PROVIDED MATERIAL section start

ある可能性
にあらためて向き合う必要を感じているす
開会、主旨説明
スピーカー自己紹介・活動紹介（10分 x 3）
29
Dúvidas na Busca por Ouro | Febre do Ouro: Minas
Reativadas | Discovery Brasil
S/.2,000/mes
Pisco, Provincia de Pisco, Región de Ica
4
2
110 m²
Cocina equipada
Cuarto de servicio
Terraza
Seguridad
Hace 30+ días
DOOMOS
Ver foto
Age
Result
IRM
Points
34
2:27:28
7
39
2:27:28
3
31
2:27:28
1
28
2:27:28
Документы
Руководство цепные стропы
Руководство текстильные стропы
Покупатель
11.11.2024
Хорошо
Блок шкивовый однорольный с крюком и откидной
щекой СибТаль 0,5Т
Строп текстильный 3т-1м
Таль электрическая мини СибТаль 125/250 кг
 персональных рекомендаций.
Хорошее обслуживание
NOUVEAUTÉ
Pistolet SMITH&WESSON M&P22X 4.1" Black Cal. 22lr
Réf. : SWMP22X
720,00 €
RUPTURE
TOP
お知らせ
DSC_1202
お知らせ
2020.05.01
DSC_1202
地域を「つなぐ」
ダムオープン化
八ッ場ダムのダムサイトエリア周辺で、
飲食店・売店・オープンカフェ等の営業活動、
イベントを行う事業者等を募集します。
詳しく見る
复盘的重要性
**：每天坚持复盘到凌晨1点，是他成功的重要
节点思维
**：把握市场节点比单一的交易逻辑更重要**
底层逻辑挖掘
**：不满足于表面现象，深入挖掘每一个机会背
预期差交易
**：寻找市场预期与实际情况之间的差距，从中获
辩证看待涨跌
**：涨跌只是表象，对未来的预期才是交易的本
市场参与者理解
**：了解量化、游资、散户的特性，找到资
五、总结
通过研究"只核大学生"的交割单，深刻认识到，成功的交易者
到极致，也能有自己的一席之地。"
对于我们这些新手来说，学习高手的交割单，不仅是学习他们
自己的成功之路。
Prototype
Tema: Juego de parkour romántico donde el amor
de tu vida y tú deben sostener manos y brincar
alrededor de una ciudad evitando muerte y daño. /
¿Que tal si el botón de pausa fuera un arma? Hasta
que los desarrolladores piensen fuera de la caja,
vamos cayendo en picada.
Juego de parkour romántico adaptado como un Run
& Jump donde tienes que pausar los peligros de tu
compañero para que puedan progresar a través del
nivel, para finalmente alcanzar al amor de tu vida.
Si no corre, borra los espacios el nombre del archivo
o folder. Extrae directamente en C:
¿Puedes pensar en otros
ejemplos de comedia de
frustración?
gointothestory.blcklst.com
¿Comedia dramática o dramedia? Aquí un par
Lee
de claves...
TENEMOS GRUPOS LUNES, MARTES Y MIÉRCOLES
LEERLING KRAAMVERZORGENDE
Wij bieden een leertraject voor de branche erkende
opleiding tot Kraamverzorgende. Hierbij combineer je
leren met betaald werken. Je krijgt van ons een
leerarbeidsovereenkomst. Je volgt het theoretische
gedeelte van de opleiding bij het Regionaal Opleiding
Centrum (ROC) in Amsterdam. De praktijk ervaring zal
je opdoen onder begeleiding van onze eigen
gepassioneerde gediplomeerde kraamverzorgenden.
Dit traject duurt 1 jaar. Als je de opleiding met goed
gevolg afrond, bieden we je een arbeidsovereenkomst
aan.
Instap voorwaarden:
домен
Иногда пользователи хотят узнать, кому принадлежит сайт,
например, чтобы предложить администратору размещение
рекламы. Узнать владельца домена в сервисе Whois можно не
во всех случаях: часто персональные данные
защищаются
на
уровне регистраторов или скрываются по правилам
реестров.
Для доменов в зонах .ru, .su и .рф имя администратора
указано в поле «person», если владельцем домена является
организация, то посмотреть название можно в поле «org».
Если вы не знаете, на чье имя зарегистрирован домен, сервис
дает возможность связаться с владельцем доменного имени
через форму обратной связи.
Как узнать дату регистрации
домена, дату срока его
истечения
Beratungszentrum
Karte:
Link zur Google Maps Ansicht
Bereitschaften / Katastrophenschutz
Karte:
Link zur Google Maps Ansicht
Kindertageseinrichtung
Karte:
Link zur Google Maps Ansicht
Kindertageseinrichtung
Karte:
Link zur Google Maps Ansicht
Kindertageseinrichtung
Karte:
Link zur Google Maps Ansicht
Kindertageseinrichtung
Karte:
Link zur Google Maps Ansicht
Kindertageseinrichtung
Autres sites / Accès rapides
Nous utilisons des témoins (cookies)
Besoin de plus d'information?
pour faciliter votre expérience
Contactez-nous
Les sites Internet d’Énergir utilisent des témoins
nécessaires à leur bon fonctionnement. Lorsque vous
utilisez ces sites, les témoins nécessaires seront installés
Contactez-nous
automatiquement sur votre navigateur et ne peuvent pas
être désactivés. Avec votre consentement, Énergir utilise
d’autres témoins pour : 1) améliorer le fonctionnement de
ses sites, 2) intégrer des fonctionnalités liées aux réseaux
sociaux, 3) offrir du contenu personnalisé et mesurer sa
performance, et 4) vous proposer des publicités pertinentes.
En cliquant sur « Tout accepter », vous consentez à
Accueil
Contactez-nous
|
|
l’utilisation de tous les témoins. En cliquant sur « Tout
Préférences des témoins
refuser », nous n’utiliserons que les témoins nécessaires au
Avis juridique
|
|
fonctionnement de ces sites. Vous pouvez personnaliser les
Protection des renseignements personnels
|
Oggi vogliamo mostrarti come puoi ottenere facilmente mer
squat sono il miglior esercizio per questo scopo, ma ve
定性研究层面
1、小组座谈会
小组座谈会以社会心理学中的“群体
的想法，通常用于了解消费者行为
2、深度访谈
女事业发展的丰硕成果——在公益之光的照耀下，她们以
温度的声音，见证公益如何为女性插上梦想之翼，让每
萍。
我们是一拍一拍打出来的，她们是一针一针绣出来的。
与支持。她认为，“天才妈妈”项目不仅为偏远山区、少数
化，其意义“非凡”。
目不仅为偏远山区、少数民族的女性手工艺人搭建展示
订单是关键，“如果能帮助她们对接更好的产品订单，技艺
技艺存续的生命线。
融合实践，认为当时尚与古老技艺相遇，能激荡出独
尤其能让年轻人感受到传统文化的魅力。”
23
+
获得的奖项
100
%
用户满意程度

PROVIDED MATERIAL section end

Every record must be output again with its wording unchanged.

ある可能性
にあらためて向き合う必要を感じているす
開会、主旨説明
スピーカー自己紹介・活動紹介（10分 x 3）
29
Dúvidas na Busca por Ouro | Febre do Ouro: Minas
Reativadas | Discovery Brasil
S/.2,000/mes
Pisco, Provincia de Pisco, Región de Ica
4
2
110 m²
Cocina equipada
Cuarto de servicio
Terraza
Seguridad
Hace 30+ días
DOOMOS
Ver foto
Age
Result
IRM
Points
34
2:27:28
7
39
2:27:28
3
31
2:27:28
1
28
2:27:28
Документы
Руководство цепные стропы
Руководство текстильные стропы
Покупатель
11.11.2024
Хорошо
Блок шкивовый однорольный с крюком и откидной
щекой СибТаль 0,5Т
Строп текстильный 3т-1м
Таль электрическая мини СибТаль 125/250 кг
 персональных рекомендаций.
Хорошее обслуживание
NOUVEAUTÉ
Pistolet SMITH&WESSON M&P22X 4.1" Black Cal. 22lr
Réf. : SWMP22X
720,00 €
RUPTURE
TOP
お知らせ
DSC_1202
お知らせ
2020.05.01
DSC_1202
地域を「つなぐ」
ダムオープン化
八ッ場ダムのダムサイトエリア周辺で、
飲食店・売店・オープンカフェ等の営業活動、
イベントを行う事業者等を募集します。
詳しく見る
复盘的重要性
**：每天坚持复盘到凌晨1点，是他成功的重要
节点思维
**：把握市场节点比单一的交易逻辑更重要**
底层逻辑挖掘
**：不满足于表面现象，深入挖掘每一个机会背
预期差交易
**：寻找市场预期与实际情况之间的差距，从中获
辩证看待涨跌
**：涨跌只是表象，对未来的预期才是交易的本
市场参与者理解
**：了解量化、游资、散户的特性，找到资
五、总结
通过研究"只核大学生"的交割单，深刻认识到，成功的交易者
到极致，也能有自己的一席之地。"
对于我们这些新手来说，学习高手的交割单，不仅是学习他们
自己的成功之路。
Prototype
Tema: Juego de parkour romántico donde el amor
de tu vida y tú deben sostener manos y brincar
alrededor de una ciudad evitando muerte y daño. /
¿Que tal si el botón de pausa fuera un arma? Hasta
que los desarrolladores piensen fuera de la caja,
vamos cayendo en picada.
Juego de parkour romántico adaptado como un Run
& Jump donde tienes que pausar los peligros de tu
compañero para que puedan progresar a través del
nivel, para finalmente alcanzar al amor de tu vida.
Si no corre, borra los espacios el nombre del archivo
o folder. Extrae directamente en C:
¿Puedes pensar en otros
ejemplos de comedia de
frustración?
gointothestory.blcklst.com
¿Comedia dramática o dramedia? Aquí un par
Lee
de claves...
TENEMOS GRUPOS LUNES, MARTES Y MIÉRCOLES
LEERLING KRAAMVERZORGENDE
Wij bieden een leertraject voor de branche erkende
opleiding tot Kraamverzorgende. Hierbij combineer je
leren met betaald werken. Je krijgt van ons een
leerarbeidsovereenkomst. Je volgt het theoretische
gedeelte van de opleiding bij het Regionaal Opleiding
Centrum (ROC) in Amsterdam. De praktijk ervaring zal
je opdoen onder begeleiding van onze eigen
gepassioneerde gediplomeerde kraamverzorgenden.
Dit traject duurt 1 jaar. Als je de opleiding met goed
gevolg afrond, bieden we je een arbeidsovereenkomst
aan.
Instap voorwaarden:
домен
Иногда пользователи хотят узнать, кому принадлежит сайт,
например, чтобы предложить администратору размещение
рекламы. Узнать владельца домена в сервисе Whois можно не
во всех случаях: часто персональные данные
защищаются
на
уровне регистраторов или скрываются по правилам
реестров.
Для доменов в зонах .ru, .su и .рф имя администратора
указано в поле «person», если владельцем домена является
организация, то посмотреть название можно в поле «org».
Если вы не знаете, на чье имя зарегистрирован домен, сервис
дает возможность связаться с владельцем доменного имени
через форму обратной связи.
Как узнать дату регистрации
домена, дату срока его
истечения
Beratungszentrum
Karte:
Link zur Google Maps Ansicht
Bereitschaften / Katastrophenschutz
Karte:
Link zur Google Maps Ansicht
Kindertageseinrichtung
Karte:
Link zur Google Maps Ansicht
Kindertageseinrichtung
Karte:
Link zur Google Maps Ansicht
Kindertageseinrichtung
Karte:
Link zur Google Maps Ansicht
Kindertageseinrichtung
Karte:
Link zur Google Maps Ansicht
Kindertageseinrichtung
Autres sites / Accès rapides
Nous utilisons des témoins (cookies)
Besoin de plus d'information?
pour faciliter votre expérience
Contactez-nous
Les sites Internet d’Énergir utilisent des témoins
nécessaires à leur bon fonctionnement. Lorsque vous
utilisez ces sites, les témoins nécessaires seront installés
Contactez-nous
automatiquement sur votre navigateur et ne peuvent pas
être désactivés. Avec votre consentement, Énergir utilise
d’autres témoins pour : 1) améliorer le fonctionnement de
ses sites, 2) intégrer des fonctionnalités liées aux réseaux
sociaux, 3) offrir du contenu personnalisé et mesurer sa
performance, et 4) vous proposer des publicités pertinentes.
En cliquant sur « Tout accepter », vous consentez à
Accueil
Contactez-nous
|
|
l’utilisation de tous les témoins. En cliquant sur « Tout
Préférences des témoins
refuser », nous n’utiliserons que les témoins nécessaires au
Avis juridique
|
|
fonctionnement de ces sites. Vous pouvez personnaliser les
Protection des renseignements personnels
|
Oggi vogliamo mostrarti come puoi ottenere facilmente mer
squat sono il miglior esercizio per questo scopo, ma ve
定性研究层面
1、小组座谈会
小组座谈会以社会心理学中的“群体
的想法，通常用于了解消费者行为
2、深度访谈
女事业发展的丰硕成果——在公益之光的照耀下，她们以
温度的声音，见证公益如何为女性插上梦想之翼，让每
萍。
我们是一拍一拍打出来的，她们是一针一针绣出来的。
与支持。她认为，“天才妈妈”项目不仅为偏远山区、少数
化，其意义“非凡”。
目不仅为偏远山区、少数民族的女性手工艺人搭建展示
订单是关键，“如果能帮助她们对接更好的产品订单，技艺
技艺存续的生命线。
融合实践，认为当时尚与古老技艺相遇，能激荡出独
尤其能让年轻人感受到传统文化的魅力。”
23
+
获得的奖项
100
%
用户满意程度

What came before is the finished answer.